#### Brief
Would you please retype the records that follow, word for word?

#### Given information

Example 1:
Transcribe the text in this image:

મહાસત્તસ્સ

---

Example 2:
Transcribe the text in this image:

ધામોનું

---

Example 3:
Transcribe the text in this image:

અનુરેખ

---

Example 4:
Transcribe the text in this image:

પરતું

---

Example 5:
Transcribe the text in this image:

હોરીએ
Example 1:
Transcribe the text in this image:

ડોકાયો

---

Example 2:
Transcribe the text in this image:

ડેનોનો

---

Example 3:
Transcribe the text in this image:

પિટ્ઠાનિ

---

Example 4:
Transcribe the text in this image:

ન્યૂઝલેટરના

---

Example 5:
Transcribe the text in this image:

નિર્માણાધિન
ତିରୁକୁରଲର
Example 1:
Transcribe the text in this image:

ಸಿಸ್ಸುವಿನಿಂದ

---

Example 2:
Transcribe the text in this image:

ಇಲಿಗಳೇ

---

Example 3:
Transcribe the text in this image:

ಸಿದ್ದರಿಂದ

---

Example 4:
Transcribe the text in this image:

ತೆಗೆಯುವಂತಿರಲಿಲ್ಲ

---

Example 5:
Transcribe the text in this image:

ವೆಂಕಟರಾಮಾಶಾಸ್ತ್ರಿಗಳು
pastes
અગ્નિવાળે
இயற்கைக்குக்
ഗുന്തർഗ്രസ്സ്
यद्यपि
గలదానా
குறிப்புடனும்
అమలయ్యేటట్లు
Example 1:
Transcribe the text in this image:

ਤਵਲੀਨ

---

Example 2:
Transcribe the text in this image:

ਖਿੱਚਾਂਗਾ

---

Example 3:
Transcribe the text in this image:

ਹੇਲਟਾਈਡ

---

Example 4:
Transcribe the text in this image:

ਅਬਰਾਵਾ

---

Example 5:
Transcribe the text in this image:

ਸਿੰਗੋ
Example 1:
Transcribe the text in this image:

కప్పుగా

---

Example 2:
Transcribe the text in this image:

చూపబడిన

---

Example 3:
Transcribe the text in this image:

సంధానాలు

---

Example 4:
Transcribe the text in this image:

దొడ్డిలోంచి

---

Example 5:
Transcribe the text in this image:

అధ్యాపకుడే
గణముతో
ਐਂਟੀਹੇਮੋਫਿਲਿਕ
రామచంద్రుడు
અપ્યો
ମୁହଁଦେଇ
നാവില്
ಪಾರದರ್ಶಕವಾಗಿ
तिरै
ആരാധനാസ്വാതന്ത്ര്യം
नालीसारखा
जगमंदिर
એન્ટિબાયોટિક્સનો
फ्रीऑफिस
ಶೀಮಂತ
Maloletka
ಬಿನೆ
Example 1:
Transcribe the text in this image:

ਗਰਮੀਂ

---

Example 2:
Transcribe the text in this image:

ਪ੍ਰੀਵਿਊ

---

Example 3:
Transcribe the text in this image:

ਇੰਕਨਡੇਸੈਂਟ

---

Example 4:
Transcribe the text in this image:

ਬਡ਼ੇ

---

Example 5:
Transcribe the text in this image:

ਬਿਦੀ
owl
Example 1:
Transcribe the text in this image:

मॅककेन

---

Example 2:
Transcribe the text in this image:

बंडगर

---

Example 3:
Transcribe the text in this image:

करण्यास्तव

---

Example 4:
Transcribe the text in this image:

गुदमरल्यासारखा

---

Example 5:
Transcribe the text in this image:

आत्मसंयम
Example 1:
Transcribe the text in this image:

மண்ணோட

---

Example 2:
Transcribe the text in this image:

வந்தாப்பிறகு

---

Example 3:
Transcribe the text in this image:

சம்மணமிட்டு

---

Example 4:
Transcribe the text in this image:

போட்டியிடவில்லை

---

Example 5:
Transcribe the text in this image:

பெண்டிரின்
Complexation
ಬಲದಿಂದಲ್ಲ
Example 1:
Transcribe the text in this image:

#### Answer below
Example 1:
Transcribe the text in this image:

મહાસત્તસ્સ

---

Example 2:
Transcribe the text in this image:

ધામોનું

---

Example 3:
Transcribe the text in this image:

અનુરેખ

---

Example 4:
Transcribe the text in this image:

પરતું

---

Example 5:
Transcribe the text in this image:

હોરીએ
Example 1:
Transcribe the text in this image:

ડોકાયો

---

Example 2:
Transcribe the text in this image:

ડેનોનો

---

Example 3:
Transcribe the text in this image:

પિટ્ઠાનિ

---

Example 4:
Transcribe the text in this image:

ન્યૂઝલેટરના

---

Example 5:
Transcribe the text in this image:

નિર્માણાધિન
ତିରୁକୁରଲର
Example 1:
Transcribe the text in this image:

ಸಿಸ್ಸುವಿನಿಂದ

---

Example 2:
Transcribe the text in this image:

ಇಲಿಗಳೇ

---

Example 3:
Transcribe the text in this image:

ಸಿದ್ದರಿಂದ

---

Example 4:
Transcribe the text in this image:

ತೆಗೆಯುವಂತಿರಲಿಲ್ಲ

---

Example 5:
Transcribe the text in this image:

ವೆಂಕಟರಾಮಾಶಾಸ್ತ್ರಿಗಳು
pastes
અગ્નિવાળે
இயற்கைக்குக்
ഗുന്തർഗ്രസ്സ്
यद्यपि
గలదానా
குறிப்புடனும்
అమలయ్యేటట్లు
Example 1:
Transcribe the text in this image:

ਤਵਲੀਨ

---

Example 2:
Transcribe the text in this image:

ਖਿੱਚਾਂਗਾ

---

Example 3:
Transcribe the text in this image:

ਹੇਲਟਾਈਡ

---

Example 4:
Transcribe the text in this image:

ਅਬਰਾਵਾ

---

Example 5:
Transcribe the text in this image:

ਸਿੰਗੋ
Example 1:
Transcribe the text in this image:

కప్పుగా

---

Example 2:
Transcribe the text in this image:

చూపబడిన

---

Example 3:
Transcribe the text in this image:

సంధానాలు

---

Example 4:
Transcribe the text in this image:

దొడ్డిలోంచి

---

Example 5:
Transcribe the text in this image:

అధ్యాపకుడే
గణముతో
ਐਂਟੀਹੇਮੋਫਿਲਿਕ
రామచంద్రుడు
અપ્યો
ମୁହଁଦେଇ
നാവില്
ಪಾರದರ್ಶಕವಾಗಿ
तिरै
ആരാധനാസ്വാതന്ത്ര്യം
नालीसारखा
जगमंदिर
એન્ટિબાયોટિક્સનો
फ्रीऑफिस
ಶೀಮಂತ
Maloletka
ಬಿನೆ
Example 1:
Transcribe the text in this image:

ਗਰਮੀਂ

---

Example 2:
Transcribe the text in this image:

ਪ੍ਰੀਵਿਊ

---

Example 3:
Transcribe the text in this image:

ਇੰਕਨਡੇਸੈਂਟ

---

Example 4:
Transcribe the text in this image:

ਬਡ਼ੇ

---

Example 5:
Transcribe the text in this image:

ਬਿਦੀ
owl
Example 1:
Transcribe the text in this image:

मॅककेन

---

Example 2:
Transcribe the text in this image:

बंडगर

---

Example 3:
Transcribe the text in this image:

करण्यास्तव

---

Example 4:
Transcribe the text in this image:

गुदमरल्यासारखा

---

Example 5:
Transcribe the text in this image:

आत्मसंयम
Example 1:
Transcribe the text in this image:

மண்ணோட

---

Example 2:
Transcribe the text in this image:

வந்தாப்பிறகு

---

Example 3:
Transcribe the text in this image:

சம்மணமிட்டு

---

Example 4:
Transcribe the text in this image:

போட்டியிடவில்லை

---

Example 5:
Transcribe the text in this image:

பெண்டிரின்
Complexation
ಬಲದಿಂದಲ್ಲ
Example 1:
Transcribe the text in this image:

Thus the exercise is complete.